Add to this  the audacious addition  of a love triangle storyline, “exploring a struggling star falling in and out of love with her co stars,” and it seems he’s begging for trouble by a staunch legion of snarky hacks scraping a living in LA.

Indeed, met with a trailer of the film on website LAist, one less than visible blogger,  bent on compensatory bombast, extolled, as if defending hallowed turf, “it makes the most gentrified parts of Silver Lake look like Melrose Place shot by a bunch of amateurs. That, and a general Flashdance/Showgirls vibe, without the metallurgy or the tits.”

Jesus says while he’s a little offput by the scornful tone, he’s  content with the appraisal  stating the obvious, let alone the naïve sentiment behind Silverlake’s eschewing  some apparent “edgy,” aesthetic. “Ultimately it doesn’t matter what the backdrop is, its kind of irrelivent really its basically a story about falling in and out of love,

“I think there is a level of irony in seeing people that are supposedly hardcore indie musical types performing in a musical, it kind of mission accomplished if that’s the sort of reaction  that local press will offer.”

Emphasizing that the hipster/ indie vibe isn’t so elitist anymore, Jesus  also points out that Silverlake was one of the first  areas of the inner east to undergo gentrification  and nowadays has around as many  six figure yuppies as the likes of Santa Monica.

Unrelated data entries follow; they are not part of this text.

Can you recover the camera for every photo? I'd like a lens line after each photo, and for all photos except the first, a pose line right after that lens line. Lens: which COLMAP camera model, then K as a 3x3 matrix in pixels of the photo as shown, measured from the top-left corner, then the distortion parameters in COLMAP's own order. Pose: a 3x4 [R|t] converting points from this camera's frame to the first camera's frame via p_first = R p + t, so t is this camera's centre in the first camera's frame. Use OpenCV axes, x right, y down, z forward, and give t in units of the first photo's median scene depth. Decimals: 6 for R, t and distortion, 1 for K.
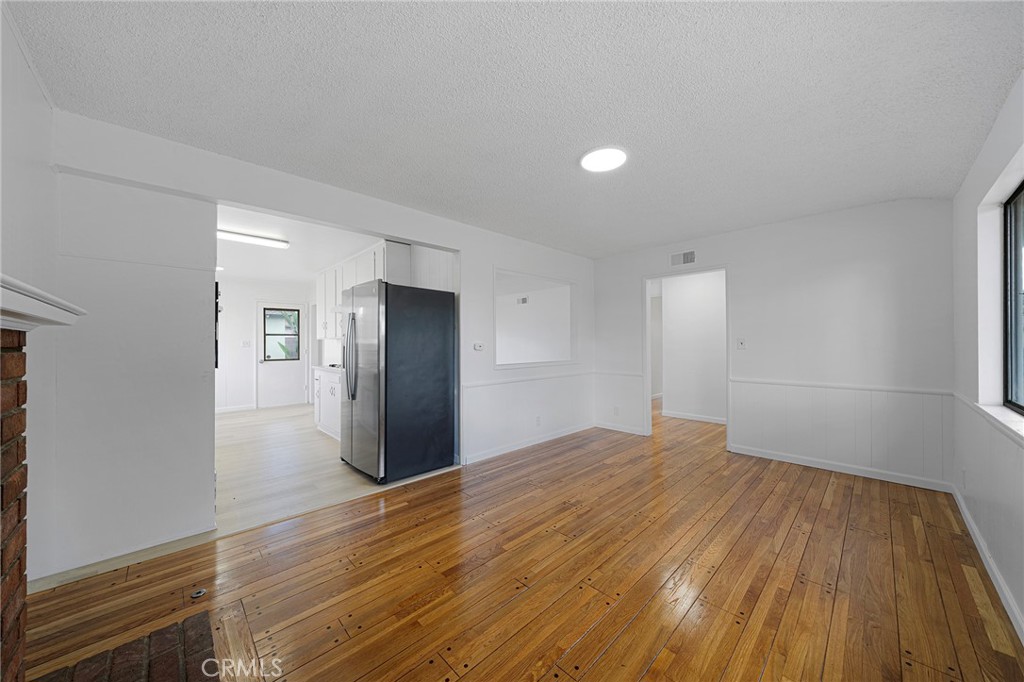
lens RADIAL K [[352.6, 0, 506.6], [0, 352.6, 342.7], [0, 0, 1]] dist [-0.003598, -0.000323]
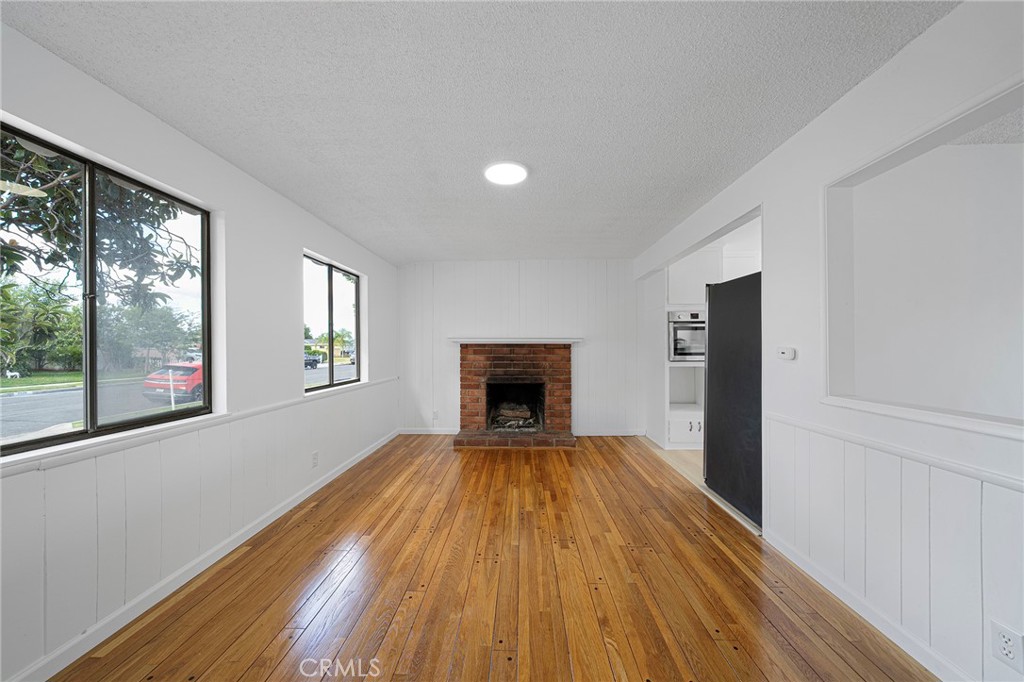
lens RADIAL K [[352.6, 0, 515.0], [0, 352.6, 345.0], [0, 0, 1]] dist [-0.003598, -0.000323]
pose [[-0.704706, 0.000823, -0.709499, 0.832210], [0.004606, 0.999984, -0.003415, -0.002932], [0.709484, -0.005674, -0.704698, 1.453627]]
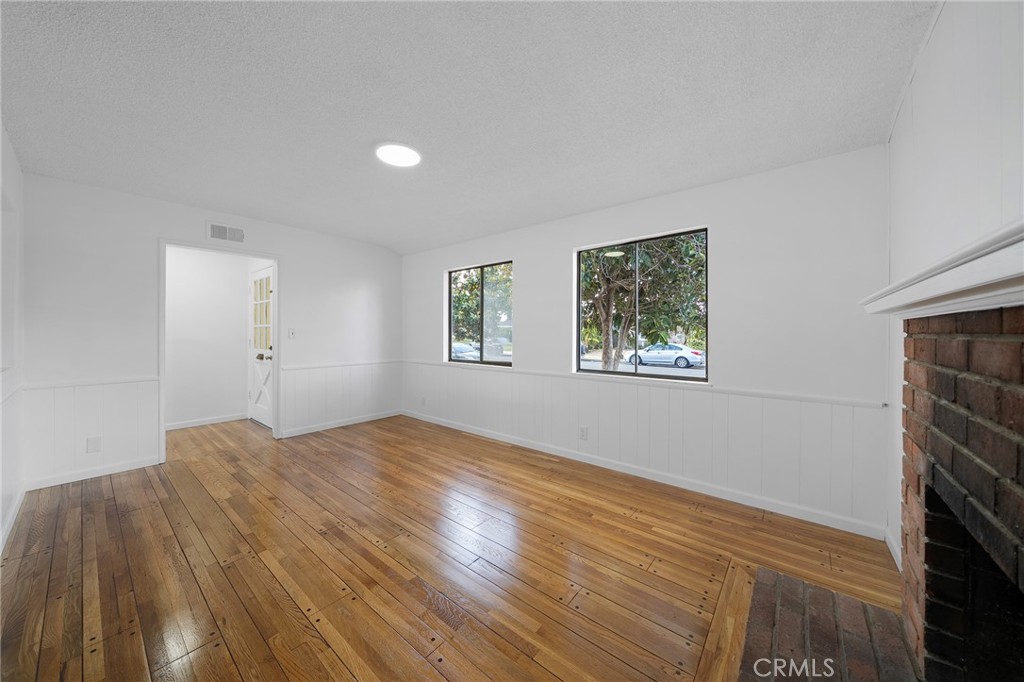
lens RADIAL K [[352.6, 0, 505.3], [0, 352.6, 335.2], [0, 0, 1]] dist [-0.003598, -0.000323]
pose [[-0.110843, -0.001465, 0.993837, -0.647634], [-0.002455, 0.999996, 0.001200, 0.007027], [-0.993835, -0.002307, -0.110846, 0.662051]]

Still that’s not to say the film is peppered with a cheesy  commercial soundtrack.  There are edgy songs from 13 different artists and bands who to extricate “Sunset Junction,” from being the next distraction for the world’s Justin Beiber fans. Amongst them are the likes of Helen Stellar Maleco Collective, Jail Weddings, and soundtrack composer duo Marc Dold and Judith Martin (Blood Diamonds and Little Miss Sunshine).

The film was shot on a was shot on a on a budget of less than $10,000. With a Canon 7D, which is originally intended for still pictures. Jesus reveals additional logistical snippets, “ We gathered more than one hundred people that volunteered their time and their work to make this project a reality. We shot during 35 days and used 27 locations all for free.”

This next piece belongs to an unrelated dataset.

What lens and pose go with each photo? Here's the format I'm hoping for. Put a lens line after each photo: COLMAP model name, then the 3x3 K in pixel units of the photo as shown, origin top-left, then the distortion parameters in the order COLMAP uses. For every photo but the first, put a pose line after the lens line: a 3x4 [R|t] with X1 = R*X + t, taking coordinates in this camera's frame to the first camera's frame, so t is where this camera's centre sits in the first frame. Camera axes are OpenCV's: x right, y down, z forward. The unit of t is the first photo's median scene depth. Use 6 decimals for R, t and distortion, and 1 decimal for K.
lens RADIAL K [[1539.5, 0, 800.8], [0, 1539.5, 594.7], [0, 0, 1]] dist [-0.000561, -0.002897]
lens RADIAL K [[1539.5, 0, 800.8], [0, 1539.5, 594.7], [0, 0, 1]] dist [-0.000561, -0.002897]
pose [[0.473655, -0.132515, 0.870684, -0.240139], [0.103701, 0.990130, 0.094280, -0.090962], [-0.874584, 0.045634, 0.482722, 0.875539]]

While the moniker “indie,” is ia little nebulous nowadays given the latent destruction of the record label hierarchy and infrastructure, Jesus feels comfy calling Sunset Junction an indie-musical.

Revisiting the whole perception of his film’s backdrop as  the antithesis of the Hollywood ethos, he reflects that this concept is a tad pretentious, and “somewhat naïve. In the face of clichés about passion, artistry and scene mongering, Jesus says he’s more a realist,. “Its ironic and maybe naïve to still perceive Silverlake as this bastion of indie music where the  exponents aren’t remotely interested in attaining any form of success.”

“In the end, no matter what they say, people in the entertainment industry want to succeed and get recognition for what they do.”